Schofield settled Rockafella just behind the leader and favourite Call The Coppers (Sam Clipperton) but finished quickly over that horse in the last 100 metres to beat him by one and a half lengths.
Call The Coppers caused a delay at the start when he dumped Clipperton, cantered up the 1350 metre chute then stood and waited to be caught before being passed fit to start.
The Greg McFarlane trained Miss Bunny Hop might have been sporting a woolly winter coat but it did nothing to diminish her finishing burst to win the Central Coast Holden Fashion Marquee Cup Day Maiden (1000m).
However the win also meant an enforced holiday after she bled from both nostrils.
It was her third run back from a spell and she was much more settled in the parade yard.
“She is a big mare and still tried to put me over the fence a couple of times as I was leading her around,” McFarlane said.
“She needs a few runs to bring her to her top and to settle her down.”
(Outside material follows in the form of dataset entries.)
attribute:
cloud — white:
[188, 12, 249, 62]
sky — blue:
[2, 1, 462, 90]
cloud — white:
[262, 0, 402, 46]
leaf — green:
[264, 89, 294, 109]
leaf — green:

Christian Reith said he had been forced, by circumstances, to ride Miss Bunny Hop closer to the lead than he would have liked.
“The way the race panned out meant I could not ride her as quietly as I wanted,” Reith said.
“She has a nice, fluid action and I think she will get further if she is ridden more quietly.”
Miss Bunny Hop arrived late to overhaul Allegheny (Sam Clipperton) and win by half a head.
Trainer Pam Webber welcomed the fact that Lethal Dream, as she put it, “had his professional hat on today” when he survived a tight photo to beat the favourite and win The Property Market Three Year Old Maiden (1600m).
“He is very immature but at least he stuck his big stupid head out on the line,” Webber said.
“In the parade yard he was doing U turns and wanting to go home but he got it right where it matters.
“He deserved that win because he has been running good races from bad barriers but he is never going to win a race by a big margin.”
Jockey Chris O’Brien said the horse had pricked his ears and wanted to stop and wait for the others when he hit the lead.
“Once the other horse came at him he knuckled down to the job again,” O’Brien said.
“I think he will get a mile and a quarter or a mile and a half once he gets older and stronger.”
Lethal Dream, on the outside, dived on the line to beat Duke De Vega (Rory Hutchings) by a nose in a finish that appeared to favour the inside horse.